▶ **Your instructions**:
Collect every line in the records below that contains the word "ellipse", and copy each one in full.
-=-=-
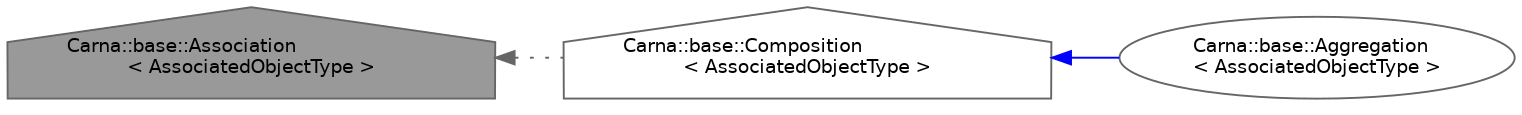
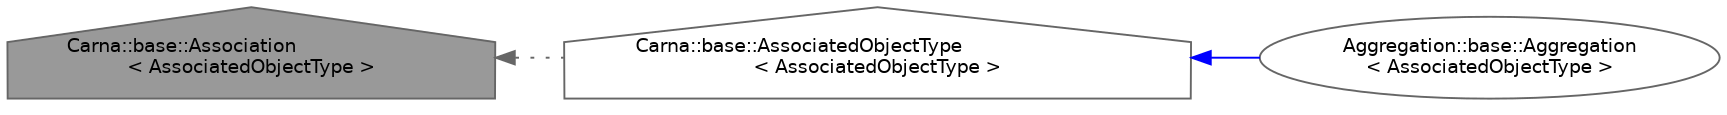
  digraph {
    rankdir=LR
    node [color=gray40 fillcolor=white fontname=Helvetica fontsize=10 shape=house style=filled]
    edge [dir=back fontname=Helvetica fontsize=10 labelfontname=Helvetica labelfontsize=10]
    n1 [fillcolor=grey60 fontcolor=black height=0.2 label="Carna::base::Association\l\< AssociatedObjectType \>" width=0.4]
-   n2 [height=0.2 label="Carna::base::Composition\l\< AssociatedObjectType \>" width=0.4]
-   n3 [height=0.2 label="Carna::base::Aggregation\l\< AssociatedObjectType \>" shape=ellipse width=0.4]
+   n2 [height=0.2 label="Carna::base::AssociatedObjectType\l\< AssociatedObjectType \>" width=0.4]
+   n3 [height=0.2 label="Aggregation::base::Aggregation\l\< AssociatedObjectType \>" shape=ellipse width=0.4]
    n1 -> n2 [color=gray40 style=dotted]
    n2 -> n3 [color=blue style=solid]
  }
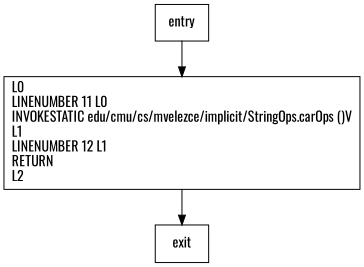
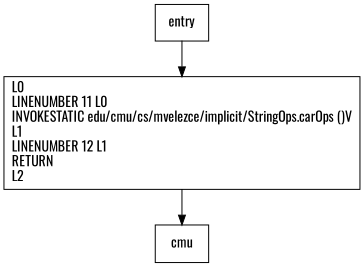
  digraph {
    fontname=Oswald
    node [shape=record fontname=Oswald]
    edge [fontname=Oswald]
    n1 [label="L0\lLINENUMBER 11 L0\lINVOKESTATIC edu/cmu/cs/mvelezce/implicit/StringOps.carOps ()V\lL1\lLINENUMBER 12 L1\lRETURN\lL2\l"]
-   exit
+   exit [label=cmu]
    entry
    n1 -> exit
    entry -> n1
  }
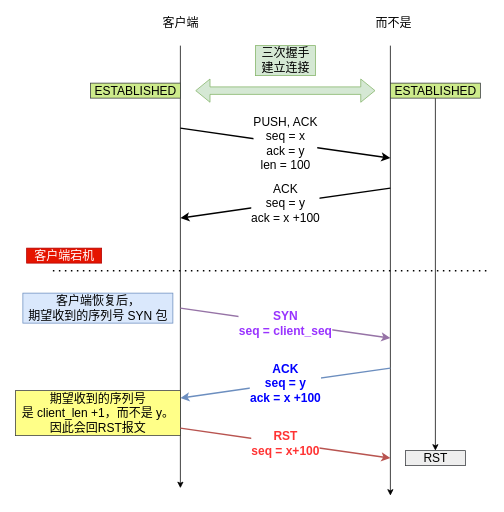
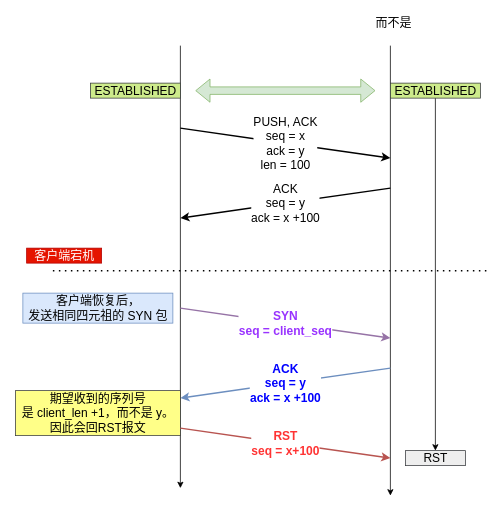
  <mxCell id="0" />
  <mxCell id="1" parent="0" />
  <mxCell id="2" value="" style="endArrow=classic;html=1;" edge="1" parent="1"><mxGeometry width="50" height="50" relative="1" as="geometry"><mxPoint x="240" y="60" as="sourcePoint" /><mxPoint x="240" y="650" as="targetPoint" /></mxGeometry></mxCell>
  <mxCell id="3" value="" style="endArrow=classic;html=1;fontSize=16;" edge="1" parent="1"><mxGeometry width="50" height="50" relative="1" as="geometry"><mxPoint x="520" y="60" as="sourcePoint" /><mxPoint x="520" y="660" as="targetPoint" /></mxGeometry></mxCell>
  <mxCell id="4" value="PUSH, ACK&lt;br&gt;seq = x&lt;br&gt;ack = y&lt;br&gt;len = 100" style="endArrow=classic;html=1;fontSize=16;strokeWidth=2;" edge="1" parent="1"><mxGeometry width="50" height="50" relative="1" as="geometry"><mxPoint x="240" y="170" as="sourcePoint" /><mxPoint x="520" y="210" as="targetPoint" /></mxGeometry></mxCell>
  <mxCell id="5" value="ACK&lt;br&gt;seq = y&lt;br&gt;ack = x +100" style="endArrow=classic;html=1;fontSize=16;strokeWidth=2;" edge="1" parent="1"><mxGeometry width="50" height="50" relative="1" as="geometry"><mxPoint x="520" y="250" as="sourcePoint" /><mxPoint x="240" y="290" as="targetPoint" /></mxGeometry></mxCell>
  <mxCell id="6" value="SYN&lt;br&gt;seq = client_seq" style="endArrow=classic;html=1;fontSize=16;strokeWidth=2;fontColor=#9933FF;fontStyle=1;fillColor=#e1d5e7;strokeColor=#9673a6;" edge="1" parent="1"><mxGeometry width="50" height="50" relative="1" as="geometry"><mxPoint x="240" y="410" as="sourcePoint" /><mxPoint x="520" y="450" as="targetPoint" /></mxGeometry></mxCell>
  <mxCell id="7" value="ACK&lt;br&gt;seq = y&lt;br&gt;ack = x +100" style="endArrow=classic;html=1;fontSize=16;strokeWidth=2;fillColor=#dae8fc;strokeColor=#6c8ebf;fontColor=#0000FF;fontStyle=1" edge="1" parent="1"><mxGeometry width="50" height="50" relative="1" as="geometry"><mxPoint x="520" y="490" as="sourcePoint" /><mxPoint x="240" y="530" as="targetPoint" /></mxGeometry></mxCell>
  <mxCell id="8" value="期望收到的序列号&lt;br&gt;是 client_len +1，而不是 y。&lt;br&gt;因此会回RST报文" style="text;html=1;align=center;verticalAlign=middle;resizable=0;points=[];autosize=1;strokeColor=#36393d;fillColor=#ffff88;fontSize=16;" vertex="1" parent="1"><mxGeometry x="20" y="520" width="220" height="60" as="geometry" /></mxCell>
  <mxCell id="9" value="RST&lt;br&gt;seq = x+100" style="endArrow=classic;html=1;fontSize=16;strokeWidth=2;fillColor=#f8cecc;strokeColor=#b85450;fontColor=#FF3333;fontStyle=1" edge="1" parent="1"><mxGeometry width="50" height="50" relative="1" as="geometry"><mxPoint x="240" y="570" as="sourcePoint" /><mxPoint x="520" y="610" as="targetPoint" /></mxGeometry></mxCell>
  <mxCell id="10" value="" style="endArrow=none;dashed=1;html=1;dashPattern=1 3;strokeWidth=2;fontSize=16;" edge="1" parent="1"><mxGeometry width="50" height="50" relative="1" as="geometry"><mxPoint x="70" y="360" as="sourcePoint" /><mxPoint x="650" y="360" as="targetPoint" /></mxGeometry></mxCell>
  <mxCell id="11" value="而不是" style="text;html=1;align=center;verticalAlign=middle;resizable=0;points=[];autosize=1;strokeColor=none;fillColor=none;fontSize=16;" vertex="1" parent="1"><mxGeometry x="494" y="20" width="60" height="20" as="geometry" /></mxCell>
- <mxCell id="12" value="客户端" style="text;html=1;align=center;verticalAlign=middle;resizable=0;points=[];autosize=1;strokeColor=none;fillColor=none;fontSize=16;" vertex="1" parent="1"><mxGeometry x="210" y="20" width="60" height="20" as="geometry" /></mxCell>
  <mxCell id="13" value="" style="shape=flexArrow;endArrow=classic;html=1;fontSize=16;startArrow=block;fillColor=#d5e8d4;strokeColor=#82b366;" edge="1" parent="1"><mxGeometry width="50" height="50" relative="1" as="geometry"><mxPoint x="260" y="120" as="sourcePoint" /><mxPoint x="500" y="120" as="targetPoint" /></mxGeometry></mxCell>
- <mxCell id="14" value="三次握手&lt;br&gt;建立连接" style="text;html=1;align=center;verticalAlign=middle;resizable=0;points=[];autosize=1;strokeColor=#82b366;fillColor=#d5e8d4;fontSize=16;" vertex="1" parent="1"><mxGeometry x="340" y="60" width="80" height="40" as="geometry" /></mxCell>
  <mxCell id="15" value="RST" style="text;html=1;align=center;verticalAlign=middle;resizable=0;points=[];autosize=1;strokeColor=#36393d;fillColor=#eeeeee;fontSize=16;" vertex="1" parent="1"><mxGeometry x="540" y="600" width="80" height="20" as="geometry" /></mxCell>
  <mxCell id="16" style="edgeStyle=orthogonalEdgeStyle;rounded=0;orthogonalLoop=1;jettySize=auto;html=1;fontSize=16;startArrow=none;strokeWidth=1;startFill=0;" edge="1" parent="1" source="17" target="15"><mxGeometry relative="1" as="geometry" /></mxCell>
  <mxCell id="17" value="ESTABLISHED" style="text;html=1;align=center;verticalAlign=middle;resizable=0;points=[];autosize=1;strokeColor=#36393d;fillColor=#cdeb8b;fontSize=16;" vertex="1" parent="1"><mxGeometry x="520" y="110" width="120" height="20" as="geometry" /></mxCell>
  <mxCell id="18" value="ESTABLISHED" style="text;html=1;align=center;verticalAlign=middle;resizable=0;points=[];autosize=1;strokeColor=#36393d;fillColor=#cdeb8b;fontSize=16;" vertex="1" parent="1"><mxGeometry x="120" y="110" width="120" height="20" as="geometry" /></mxCell>
  <mxCell id="19" value="客户端宕机" style="text;html=1;align=center;verticalAlign=middle;resizable=0;points=[];autosize=1;strokeColor=#B20000;fillColor=#e51400;fontSize=16;fontColor=#ffffff;" vertex="1" parent="1"><mxGeometry x="35" y="330" width="100" height="20" as="geometry" /></mxCell>
- <mxCell id="20" value="客户端恢复后，&lt;br&gt;期望收到的序列号 SYN 包" style="text;html=1;align=center;verticalAlign=middle;resizable=0;points=[];autosize=1;strokeColor=#6c8ebf;fillColor=#dae8fc;fontSize=16;" vertex="1" parent="1"><mxGeometry x="30" y="390" width="200" height="40" as="geometry" /></mxCell>
+ <mxCell id="20" value="客户端恢复后，&lt;br&gt;发送相同四元祖的 SYN 包" style="text;html=1;align=center;verticalAlign=middle;resizable=0;points=[];autosize=1;strokeColor=#6c8ebf;fillColor=#dae8fc;fontSize=16;" vertex="1" parent="1"><mxGeometry x="30" y="390" width="200" height="40" as="geometry" /></mxCell>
-=-=-
▶ **The output**:
-   n3 [height=0.2 label="Carna::base::Aggregation\l\< AssociatedObjectType \>" shape=ellipse width=0.4]
+   n3 [height=0.2 label="Aggregation::base::Aggregation\l\< AssociatedObjectType \>" shape=ellipse width=0.4]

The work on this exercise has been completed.